Reproduce each line of the listing below verbatim, omitting the pictures from your answer.

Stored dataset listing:
______________________________
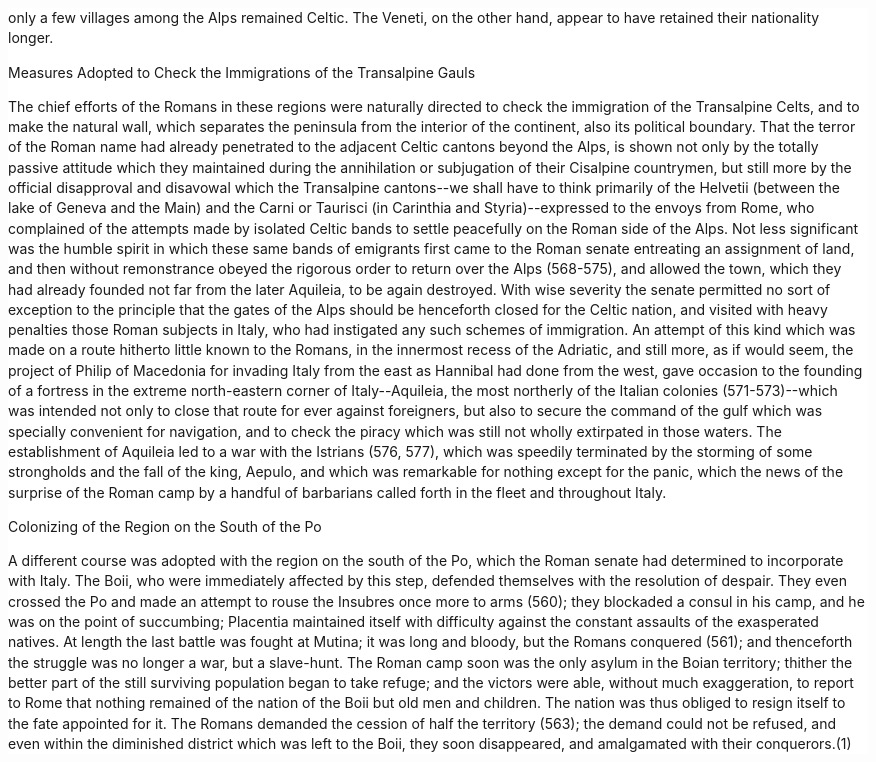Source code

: only a few villages among the Alps remained Celtic.  The Veneti, on
the other hand, appear to have retained their nationality longer.

Measures Adopted to Check the Immigrations of the Transalpine Gauls

The chief efforts of the Romans in these regions were naturally
directed to check the immigration of the Transalpine Celts, and to
make the natural wall, which separates the peninsula from the interior
of the continent, also its political boundary.  That the terror of
the Roman name had already penetrated to the adjacent Celtic cantons
beyond the Alps, is shown not only by the totally passive attitude
which they maintained during the annihilation or subjugation of their
Cisalpine countrymen, but still more by the official disapproval and
disavowal which the Transalpine cantons--we shall have to think
primarily of the Helvetii (between the lake of Geneva and the Main)
and the Carni or Taurisci (in Carinthia and Styria)--expressed to
the envoys from Rome, who complained of the attempts made by isolated
Celtic bands to settle peacefully on the Roman side of the Alps.  Not
less significant was the humble spirit in which these same bands of
emigrants first came to the Roman senate entreating an assignment
of land, and then without remonstrance obeyed the rigorous order to
return over the Alps (568-575), and allowed the town, which they
had already founded not far from the later Aquileia, to be again
destroyed.  With wise severity the senate permitted no sort of
exception to the principle that the gates of the Alps should be
henceforth closed for the Celtic nation, and visited with heavy
penalties those Roman subjects in Italy, who had instigated any such
schemes of immigration.  An attempt of this kind which was made on a
route hitherto little known to the Romans, in the innermost recess of
the Adriatic, and still more, as if would seem, the project of Philip
of Macedonia for invading Italy from the east as Hannibal had done
from the west, gave occasion to the founding of a fortress in the
extreme north-eastern corner of Italy--Aquileia, the most northerly of
the Italian colonies (571-573)--which was intended not only to close
that route for ever against foreigners, but also to secure the command
of the gulf which was specially convenient for navigation, and to
check the piracy which was still not wholly extirpated in those
waters.  The establishment of Aquileia led to a war with the Istrians
(576, 577), which was speedily terminated by the storming of some
strongholds and the fall of the king, Aepulo, and which was remarkable
for nothing except for the panic, which the news of the surprise of
the Roman camp by a handful of barbarians called forth in the fleet
and throughout Italy.

Colonizing of the Region on the South of the Po

A different course was adopted with the region on the south of the Po,
which the Roman senate had determined to incorporate with Italy.  The
Boii, who were immediately affected by this step, defended themselves
with the resolution of despair.  They even crossed the Po and made an
attempt to rouse the Insubres once more to arms (560); they blockaded
a consul in his camp, and he was on the point of succumbing; Placentia
maintained itself with difficulty against the constant assaults of
the exasperated natives.  At length the last battle was fought at
Mutina; it was long and bloody, but the Romans conquered (561);
and thenceforth the struggle was no longer a war, but a slave-hunt.
The Roman camp soon was the only asylum in the Boian territory;
thither the better part of the still surviving population began to
take refuge; and the victors were able, without much exaggeration, to
report to Rome that nothing remained of the nation of the Boii but old
men and children.  The nation was thus obliged to resign itself to the
fate appointed for it.  The Romans demanded the cession of half the
territory (563); the demand could not be refused, and even within the
diminished district which was left to the Boii, they soon disappeared,
and amalgamated with their conquerors.(1)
______________________________
* [Reply]
Source code

: only a few villages among the Alps remained Celtic.  The Veneti, on
the other hand, appear to have retained their nationality longer.

Measures Adopted to Check the Immigrations of the Transalpine Gauls

The chief efforts of the Romans in these regions were naturally
directed to check the immigration of the Transalpine Celts, and to
make the natural wall, which separates the peninsula from the interior
of the continent, also its political boundary.  That the terror of
the Roman name had already penetrated to the adjacent Celtic cantons
beyond the Alps, is shown not only by the totally passive attitude
which they maintained during the annihilation or subjugation of their
Cisalpine countrymen, but still more by the official disapproval and
disavowal which the Transalpine cantons--we shall have to think
primarily of the Helvetii (between the lake of Geneva and the Main)
and the Carni or Taurisci (in Carinthia and Styria)--expressed to
the envoys from Rome, who complained of the attempts made by isolated
Celtic bands to settle peacefully on the Roman side of the Alps.  Not
less significant was the humble spirit in which these same bands of
emigrants first came to the Roman senate entreating an assignment
of land, and then without remonstrance obeyed the rigorous order to
return over the Alps (568-575), and allowed the town, which they
had already founded not far from the later Aquileia, to be again
destroyed.  With wise severity the senate permitted no sort of
exception to the principle that the gates of the Alps should be
henceforth closed for the Celtic nation, and visited with heavy
penalties those Roman subjects in Italy, who had instigated any such
schemes of immigration.  An attempt of this kind which was made on a
route hitherto little known to the Romans, in the innermost recess of
the Adriatic, and still more, as if would seem, the project of Philip
of Macedonia for invading Italy from the east as Hannibal had done
from the west, gave occasion to the founding of a fortress in the
extreme north-eastern corner of Italy--Aquileia, the most northerly of
the Italian colonies (571-573)--which was intended not only to close
that route for ever against foreigners, but also to secure the command
of the gulf which was specially convenient for navigation, and to
check the piracy which was still not wholly extirpated in those
waters.  The establishment of Aquileia led to a war with the Istrians
(576, 577), which was speedily terminated by the storming of some
strongholds and the fall of the king, Aepulo, and which was remarkable
for nothing except for the panic, which the news of the surprise of
the Roman camp by a handful of barbarians called forth in the fleet
and throughout Italy.

Colonizing of the Region on the South of the Po

A different course was adopted with the region on the south of the Po,
which the Roman senate had determined to incorporate with Italy.  The
Boii, who were immediately affected by this step, defended themselves
with the resolution of despair.  They even crossed the Po and made an
attempt to rouse the Insubres once more to arms (560); they blockaded
a consul in his camp, and he was on the point of succumbing; Placentia
maintained itself with difficulty against the constant assaults of
the exasperated natives.  At length the last battle was fought at
Mutina; it was long and bloody, but the Romans conquered (561);
and thenceforth the struggle was no longer a war, but a slave-hunt.
The Roman camp soon was the only asylum in the Boian territory;
thither the better part of the still surviving population began to
take refuge; and the victors were able, without much exaggeration, to
report to Rome that nothing remained of the nation of the Boii but old
men and children.  The nation was thus obliged to resign itself to the
fate appointed for it.  The Romans demanded the cession of half the
territory (563); the demand could not be refused, and even within the
diminished district which was left to the Boii, they soon disappeared,
and amalgamated with their conquerors.(1)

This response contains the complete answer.